* _Data excerpts_
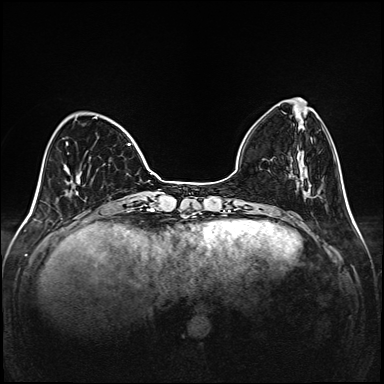
Breast MRI (dynamic contrast-enhanced), one axial slice; position 40 of 208 along the scan axis; dynamic contrast-enhanced series, time point 2 of 6 at this slice position (early post-contrast); 1.5 T; TE 2.3 ms, TR 5.2 ms; 384 × 384 image matrix, field of view 320 × 320 mm. Female patient.
Annotated regions visible in this slice (semi-automatically segmented with operator editing):
- enhancing-tissue mask used for the functional tumour volume (all voxels passing the contrast-enhancement thresholds inside the analysis volume; usually the tumour): bounding box [x1, y1, x2, y2] px = [66, 117, 131, 194]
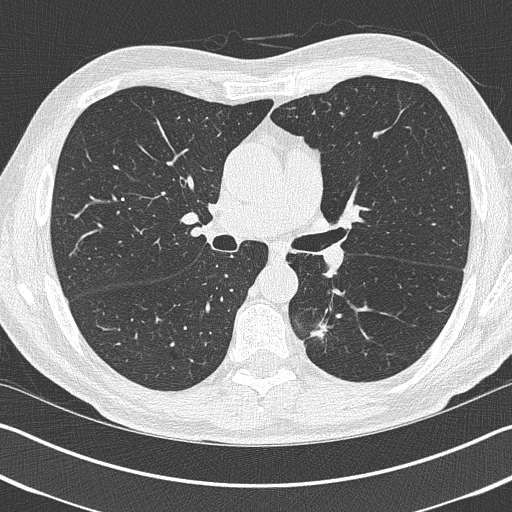
Low-dose screening chest CT, one axial slice. Position 243 of 402 along the scan axis. Reconstruction kernel B50f. Lung window (W 1500 / L -600 HU). 1 mm slice thickness. 512 × 512 image matrix, field of view 340 × 340 mm.
Annotated regions visible in this slice (manually delineated by an expert):
- lesion 1 (tumor, lower lobe of left lung): bounding box <310,321,330,340> (left, top, right, bottom; pixels)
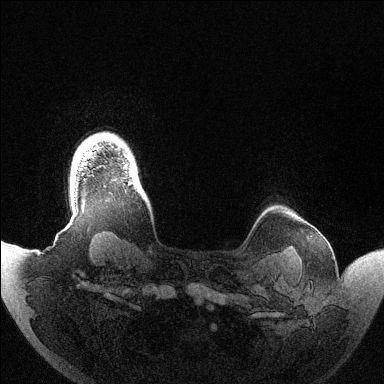
Breast MRI (dynamic contrast-enhanced), one axial slice; slice 122 of 144 in the series (ordered by position); dynamic contrast-enhanced series, time point 2 of 6 at this slice position (early post-contrast); 1.5 T; TE 1.5 ms, TR 4.6 ms; 1.2 mm slice thickness; 384 × 384 image matrix. Female patient.
Outlined on this slice (semi-automatically segmented with operator editing):
- enhancing-tissue mask used for the functional tumour volume (all voxels passing the contrast-enhancement thresholds inside the analysis volume; usually the tumour): bounding box <128,182,133,184> (left, top, right, bottom; pixels)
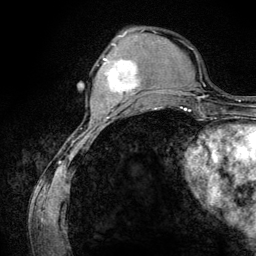
Breast MRI (dynamic contrast-enhanced), one axial slice; position 39 of 134 along the scan axis; cropped to one breast; dynamic contrast-enhanced series, time point 2 of 6 at this slice position (early post-contrast); 3 T; TE 4.2 ms, TR 7.9 ms; 1.2 mm slice thickness; 256 × 256 image matrix, field of view 170 × 170 mm. Female patient.
Structures marked on this image (semi-automatically segmented with operator editing):
- enhancing-tissue mask used for the functional tumour volume (all voxels passing the contrast-enhancement thresholds inside the analysis volume; usually the tumour): bounding box <103,45,139,102> (left, top, right, bottom; pixels)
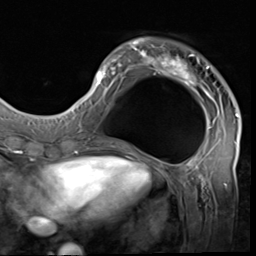
Breast MRI (dynamic contrast-enhanced), one axial slice. Slice 18 of 64 in the series (ordered by position). Cropped to one breast. Dynamic contrast-enhanced series, time point 2 of 9 at this slice position (early post-contrast). 3 T. TE 1.5 ms, TR 4.7 ms. 2.5 mm slice thickness. 256 × 256 image matrix, field of view 215 × 215 mm. Female patient.
Outlined on this slice (semi-automatically segmented with operator editing):
- enhancing-tissue mask used for the functional tumour volume (all voxels passing the contrast-enhancement thresholds inside the analysis volume; usually the tumour): box from (x=85, y=38) to (x=238, y=133) px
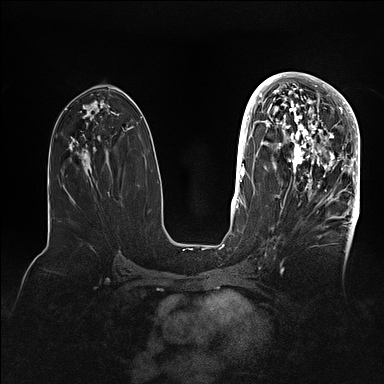
Breast MRI (dynamic contrast-enhanced), one axial slice; slice 52 of 128 in the series (ordered by position); dynamic contrast-enhanced series, time point 2 of 5 at this slice position (early post-contrast); 1.5 T; TE 2.1 ms, TR 4.4 ms; 384 × 384 image matrix. Female patient.
Outlined on this slice (semi-automatic segmentation, software-assisted and operator-edited):
- enhancing-tissue mask used for the functional tumour volume (all voxels passing the contrast-enhancement thresholds inside the analysis volume; usually the tumour): bounding box <269,80,360,202> (left, top, right, bottom; pixels)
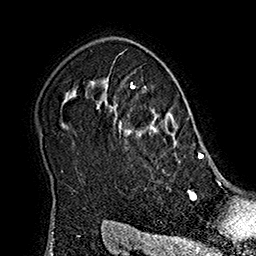
Breast MRI (dynamic contrast-enhanced), one axial slice. Slice 138 of 160 in the series (ordered by position). Cropped to one breast. Dynamic contrast-enhanced series, time point 2 of 7 at this slice position (early post-contrast). 1.5 T. TE 2.8 ms, TR 5.4 ms. 256 × 256 image matrix, field of view 180 × 180 mm. Female patient.
Outlined on this slice (semi-automatically segmented with operator editing):
- enhancing-tissue mask used for the functional tumour volume (all voxels passing the contrast-enhancement thresholds inside the analysis volume; usually the tumour): bounding box <104,83,211,160> (left, top, right, bottom; pixels)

* _Task instructions_
When you retype the listing above, keep each line exactly as written and drop the pictures.

* _Solution for this task_
Breast MRI (dynamic contrast-enhanced), one axial slice; position 40 of 208 along the scan axis; dynamic contrast-enhanced series, time point 2 of 6 at this slice position (early post-contrast); 1.5 T; TE 2.3 ms, TR 5.2 ms; 384 × 384 image matrix, field of view 320 × 320 mm. Female patient.
Annotated regions visible in this slice (semi-automatically segmented with operator editing):
- enhancing-tissue mask used for the functional tumour volume (all voxels passing the contrast-enhancement thresholds inside the analysis volume; usually the tumour): bounding box [x1, y1, x2, y2] px = [66, 117, 131, 194]
Low-dose screening chest CT, one axial slice. Position 243 of 402 along the scan axis. Reconstruction kernel B50f. Lung window (W 1500 / L -600 HU). 1 mm slice thickness. 512 × 512 image matrix, field of view 340 × 340 mm.
Annotated regions visible in this slice (manually delineated by an expert):
- lesion 1 (tumor, lower lobe of left lung): bounding box <310,321,330,340> (left, top, right, bottom; pixels)
Breast MRI (dynamic contrast-enhanced), one axial slice; slice 122 of 144 in the series (ordered by position); dynamic contrast-enhanced series, time point 2 of 6 at this slice position (early post-contrast); 1.5 T; TE 1.5 ms, TR 4.6 ms; 1.2 mm slice thickness; 384 × 384 image matrix. Female patient.
Outlined on this slice (semi-automatically segmented with operator editing):
- enhancing-tissue mask used for the functional tumour volume (all voxels passing the contrast-enhancement thresholds inside the analysis volume; usually the tumour): bounding box <128,182,133,184> (left, top, right, bottom; pixels)
Breast MRI (dynamic contrast-enhanced), one axial slice; position 39 of 134 along the scan axis; cropped to one breast; dynamic contrast-enhanced series, time point 2 of 6 at this slice position (early post-contrast); 3 T; TE 4.2 ms, TR 7.9 ms; 1.2 mm slice thickness; 256 × 256 image matrix, field of view 170 × 170 mm. Female patient.
Structures marked on this image (semi-automatically segmented with operator editing):
- enhancing-tissue mask used for the functional tumour volume (all voxels passing the contrast-enhancement thresholds inside the analysis volume; usually the tumour): bounding box <103,45,139,102> (left, top, right, bottom; pixels)
Breast MRI (dynamic contrast-enhanced), one axial slice. Slice 18 of 64 in the series (ordered by position). Cropped to one breast. Dynamic contrast-enhanced series, time point 2 of 9 at this slice position (early post-contrast). 3 T. TE 1.5 ms, TR 4.7 ms. 2.5 mm slice thickness. 256 × 256 image matrix, field of view 215 × 215 mm. Female patient.
Outlined on this slice (semi-automatically segmented with operator editing):
- enhancing-tissue mask used for the functional tumour volume (all voxels passing the contrast-enhancement thresholds inside the analysis volume; usually the tumour): box from (x=85, y=38) to (x=238, y=133) px
Breast MRI (dynamic contrast-enhanced), one axial slice; slice 52 of 128 in the series (ordered by position); dynamic contrast-enhanced series, time point 2 of 5 at this slice position (early post-contrast); 1.5 T; TE 2.1 ms, TR 4.4 ms; 384 × 384 image matrix. Female patient.
Outlined on this slice (semi-automatic segmentation, software-assisted and operator-edited):
- enhancing-tissue mask used for the functional tumour volume (all voxels passing the contrast-enhancement thresholds inside the analysis volume; usually the tumour): bounding box <269,80,360,202> (left, top, right, bottom; pixels)
Breast MRI (dynamic contrast-enhanced), one axial slice. Slice 138 of 160 in the series (ordered by position). Cropped to one breast. Dynamic contrast-enhanced series, time point 2 of 7 at this slice position (early post-contrast). 1.5 T. TE 2.8 ms, TR 5.4 ms. 256 × 256 image matrix, field of view 180 × 180 mm. Female patient.
Outlined on this slice (semi-automatically segmented with operator editing):
- enhancing-tissue mask used for the functional tumour volume (all voxels passing the contrast-enhancement thresholds inside the analysis volume; usually the tumour): bounding box <104,83,211,160> (left, top, right, bottom; pixels)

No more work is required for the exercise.